WHAT THE TASK REQUIRES: Name each concept that the text on tender criteria below says the Council of State ruling clarifies.

SOURCE TEXT:

According to an Advocalex analysis of a ruling of late January 2024 (no. 258.671), the Council of State clarifies three concepts often confused in tender analysis:

  • Award criteria: the main yardsticks against which the bid is assessed (e.g. price, technical quality, plan of approach).
  • Sub-award criteria: “elements used to systematically differentiate” between bids. Where they are used to determine scores systematically, they must be announced in advance in the tender specification.
  • Appraisal elements: supporting factors that the panel takes into account when scoring, without their own weighting.

The line is blurry in practice: where a purported “appraisal element” in reality determines, in a systematic way, the score for an award criterion, it is legally a sub-award criterion. Unannounced sub-criteria breach the transparency rule and are grounds for suspension.

Experience gained with previous employers (early 2024)

LISTED ENTRIES:

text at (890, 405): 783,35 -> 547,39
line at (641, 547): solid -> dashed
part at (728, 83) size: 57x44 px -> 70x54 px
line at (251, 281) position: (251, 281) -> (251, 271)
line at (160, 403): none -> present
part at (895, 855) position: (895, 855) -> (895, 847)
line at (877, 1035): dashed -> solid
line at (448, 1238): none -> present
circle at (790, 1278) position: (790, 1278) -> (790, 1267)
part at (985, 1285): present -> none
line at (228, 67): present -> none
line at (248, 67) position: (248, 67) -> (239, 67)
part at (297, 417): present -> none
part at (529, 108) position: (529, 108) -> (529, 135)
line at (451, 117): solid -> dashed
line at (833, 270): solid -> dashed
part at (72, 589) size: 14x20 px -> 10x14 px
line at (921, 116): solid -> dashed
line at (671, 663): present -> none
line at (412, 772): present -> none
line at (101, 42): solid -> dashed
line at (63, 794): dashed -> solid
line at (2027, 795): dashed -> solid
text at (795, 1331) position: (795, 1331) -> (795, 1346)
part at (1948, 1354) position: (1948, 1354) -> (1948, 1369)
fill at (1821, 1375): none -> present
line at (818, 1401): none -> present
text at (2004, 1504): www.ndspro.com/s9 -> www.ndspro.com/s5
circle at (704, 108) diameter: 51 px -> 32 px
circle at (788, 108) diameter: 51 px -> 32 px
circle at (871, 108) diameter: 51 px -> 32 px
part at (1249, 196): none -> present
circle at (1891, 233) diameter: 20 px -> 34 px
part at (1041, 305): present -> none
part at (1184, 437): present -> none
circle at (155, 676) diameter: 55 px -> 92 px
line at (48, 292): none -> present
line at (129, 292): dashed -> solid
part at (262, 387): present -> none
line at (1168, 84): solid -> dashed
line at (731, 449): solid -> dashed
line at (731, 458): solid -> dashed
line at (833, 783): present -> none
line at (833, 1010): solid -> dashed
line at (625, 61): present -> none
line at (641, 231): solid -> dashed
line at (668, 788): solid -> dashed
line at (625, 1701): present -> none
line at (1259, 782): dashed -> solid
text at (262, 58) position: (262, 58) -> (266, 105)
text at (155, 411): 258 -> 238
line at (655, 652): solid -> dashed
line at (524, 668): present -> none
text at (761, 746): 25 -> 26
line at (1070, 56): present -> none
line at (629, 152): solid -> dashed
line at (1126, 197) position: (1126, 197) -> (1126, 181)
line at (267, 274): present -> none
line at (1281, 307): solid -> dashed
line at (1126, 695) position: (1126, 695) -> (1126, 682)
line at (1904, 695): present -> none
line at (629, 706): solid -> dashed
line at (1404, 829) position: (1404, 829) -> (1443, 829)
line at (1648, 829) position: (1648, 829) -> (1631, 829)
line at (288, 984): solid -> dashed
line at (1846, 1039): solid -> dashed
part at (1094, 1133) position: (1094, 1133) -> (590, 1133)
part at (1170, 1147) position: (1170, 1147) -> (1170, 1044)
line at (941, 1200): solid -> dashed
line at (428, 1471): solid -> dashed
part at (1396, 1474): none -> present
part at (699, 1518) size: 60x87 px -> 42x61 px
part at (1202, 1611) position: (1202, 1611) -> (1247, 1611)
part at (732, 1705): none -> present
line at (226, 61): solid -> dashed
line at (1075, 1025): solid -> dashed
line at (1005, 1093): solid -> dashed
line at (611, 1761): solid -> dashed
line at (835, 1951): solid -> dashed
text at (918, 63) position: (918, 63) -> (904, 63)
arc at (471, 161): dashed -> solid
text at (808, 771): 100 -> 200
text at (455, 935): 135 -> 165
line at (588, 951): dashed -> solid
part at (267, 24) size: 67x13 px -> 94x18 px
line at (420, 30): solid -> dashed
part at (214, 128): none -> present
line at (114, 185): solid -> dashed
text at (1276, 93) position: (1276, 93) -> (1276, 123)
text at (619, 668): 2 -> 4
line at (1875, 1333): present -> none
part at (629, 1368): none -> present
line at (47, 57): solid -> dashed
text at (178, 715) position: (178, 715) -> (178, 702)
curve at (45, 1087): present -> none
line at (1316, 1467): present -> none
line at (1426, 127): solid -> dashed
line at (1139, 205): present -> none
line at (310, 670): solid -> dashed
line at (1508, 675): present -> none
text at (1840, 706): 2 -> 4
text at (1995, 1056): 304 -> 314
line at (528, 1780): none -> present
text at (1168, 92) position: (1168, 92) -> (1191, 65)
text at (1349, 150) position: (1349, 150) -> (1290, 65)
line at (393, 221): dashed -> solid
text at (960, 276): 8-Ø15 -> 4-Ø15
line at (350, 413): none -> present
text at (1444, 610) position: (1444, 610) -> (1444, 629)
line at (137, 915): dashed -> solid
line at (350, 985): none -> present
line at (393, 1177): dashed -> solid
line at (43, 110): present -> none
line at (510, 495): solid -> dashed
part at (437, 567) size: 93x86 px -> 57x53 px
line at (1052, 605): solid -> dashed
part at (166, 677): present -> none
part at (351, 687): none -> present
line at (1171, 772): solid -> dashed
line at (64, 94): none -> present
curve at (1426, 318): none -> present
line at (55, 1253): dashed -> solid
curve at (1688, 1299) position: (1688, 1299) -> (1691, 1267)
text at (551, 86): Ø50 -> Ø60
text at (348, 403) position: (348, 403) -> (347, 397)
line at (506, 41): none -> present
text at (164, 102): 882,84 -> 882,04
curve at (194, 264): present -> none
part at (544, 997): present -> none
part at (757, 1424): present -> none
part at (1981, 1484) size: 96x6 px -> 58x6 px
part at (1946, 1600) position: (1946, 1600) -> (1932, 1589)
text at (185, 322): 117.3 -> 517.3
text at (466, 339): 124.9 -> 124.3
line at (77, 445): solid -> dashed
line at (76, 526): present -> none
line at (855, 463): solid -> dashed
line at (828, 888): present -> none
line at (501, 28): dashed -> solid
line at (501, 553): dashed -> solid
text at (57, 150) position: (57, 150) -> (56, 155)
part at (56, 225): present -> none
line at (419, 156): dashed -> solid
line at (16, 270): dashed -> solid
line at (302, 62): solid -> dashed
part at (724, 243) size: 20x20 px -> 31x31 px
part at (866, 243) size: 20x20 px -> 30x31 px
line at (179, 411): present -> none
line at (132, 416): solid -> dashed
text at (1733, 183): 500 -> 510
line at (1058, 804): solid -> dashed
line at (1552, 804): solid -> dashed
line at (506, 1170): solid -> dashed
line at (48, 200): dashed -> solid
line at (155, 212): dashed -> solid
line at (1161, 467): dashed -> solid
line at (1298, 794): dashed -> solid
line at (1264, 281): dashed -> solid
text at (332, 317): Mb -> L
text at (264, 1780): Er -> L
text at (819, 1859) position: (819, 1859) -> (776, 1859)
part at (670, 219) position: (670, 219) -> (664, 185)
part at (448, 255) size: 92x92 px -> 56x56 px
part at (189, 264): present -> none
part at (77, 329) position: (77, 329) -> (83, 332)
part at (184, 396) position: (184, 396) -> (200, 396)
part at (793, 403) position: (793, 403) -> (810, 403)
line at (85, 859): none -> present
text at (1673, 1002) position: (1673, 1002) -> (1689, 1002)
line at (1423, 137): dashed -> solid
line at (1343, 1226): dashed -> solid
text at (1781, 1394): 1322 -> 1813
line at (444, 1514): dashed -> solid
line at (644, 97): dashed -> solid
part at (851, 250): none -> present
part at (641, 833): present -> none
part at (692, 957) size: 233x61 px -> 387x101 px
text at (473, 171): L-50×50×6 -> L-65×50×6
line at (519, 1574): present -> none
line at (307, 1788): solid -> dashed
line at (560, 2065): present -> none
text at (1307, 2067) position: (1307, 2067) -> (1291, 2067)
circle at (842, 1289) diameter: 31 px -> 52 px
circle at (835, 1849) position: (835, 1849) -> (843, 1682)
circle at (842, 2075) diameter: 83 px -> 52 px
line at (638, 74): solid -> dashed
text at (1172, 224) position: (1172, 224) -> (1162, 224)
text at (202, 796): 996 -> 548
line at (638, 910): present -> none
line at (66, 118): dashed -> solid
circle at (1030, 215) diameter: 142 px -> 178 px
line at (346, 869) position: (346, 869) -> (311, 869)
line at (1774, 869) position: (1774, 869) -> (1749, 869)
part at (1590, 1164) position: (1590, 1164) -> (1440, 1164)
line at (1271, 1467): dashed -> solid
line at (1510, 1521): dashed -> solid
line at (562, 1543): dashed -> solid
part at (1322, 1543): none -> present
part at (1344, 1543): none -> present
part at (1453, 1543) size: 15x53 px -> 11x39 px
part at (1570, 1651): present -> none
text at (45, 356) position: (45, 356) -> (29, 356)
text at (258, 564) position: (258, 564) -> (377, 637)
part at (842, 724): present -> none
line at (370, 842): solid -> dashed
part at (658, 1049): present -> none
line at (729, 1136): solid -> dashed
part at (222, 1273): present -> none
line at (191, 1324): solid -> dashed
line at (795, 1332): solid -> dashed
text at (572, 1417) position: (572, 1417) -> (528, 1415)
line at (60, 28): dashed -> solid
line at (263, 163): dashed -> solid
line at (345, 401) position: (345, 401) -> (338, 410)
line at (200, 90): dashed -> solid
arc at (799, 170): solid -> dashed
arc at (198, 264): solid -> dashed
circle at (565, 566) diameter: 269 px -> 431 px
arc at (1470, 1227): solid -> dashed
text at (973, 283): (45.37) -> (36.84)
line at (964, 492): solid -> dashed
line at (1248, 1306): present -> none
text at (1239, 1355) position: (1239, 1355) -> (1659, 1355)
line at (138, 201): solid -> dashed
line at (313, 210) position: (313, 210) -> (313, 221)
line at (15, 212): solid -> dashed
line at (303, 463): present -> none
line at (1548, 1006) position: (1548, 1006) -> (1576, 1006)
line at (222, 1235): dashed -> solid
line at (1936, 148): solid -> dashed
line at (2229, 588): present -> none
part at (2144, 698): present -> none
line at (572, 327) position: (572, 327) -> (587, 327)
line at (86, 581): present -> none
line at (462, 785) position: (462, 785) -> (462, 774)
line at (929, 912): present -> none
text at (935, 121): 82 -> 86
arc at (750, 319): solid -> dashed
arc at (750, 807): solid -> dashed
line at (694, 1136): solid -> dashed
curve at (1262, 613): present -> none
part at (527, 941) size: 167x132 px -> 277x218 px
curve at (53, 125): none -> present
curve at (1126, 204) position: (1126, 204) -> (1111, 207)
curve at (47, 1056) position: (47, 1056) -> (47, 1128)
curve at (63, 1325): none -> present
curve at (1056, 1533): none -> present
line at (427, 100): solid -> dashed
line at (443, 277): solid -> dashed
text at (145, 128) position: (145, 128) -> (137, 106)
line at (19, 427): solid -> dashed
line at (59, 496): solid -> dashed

FULL SOLUTION: Award criteria, sub-award criteria, and appraisal elements.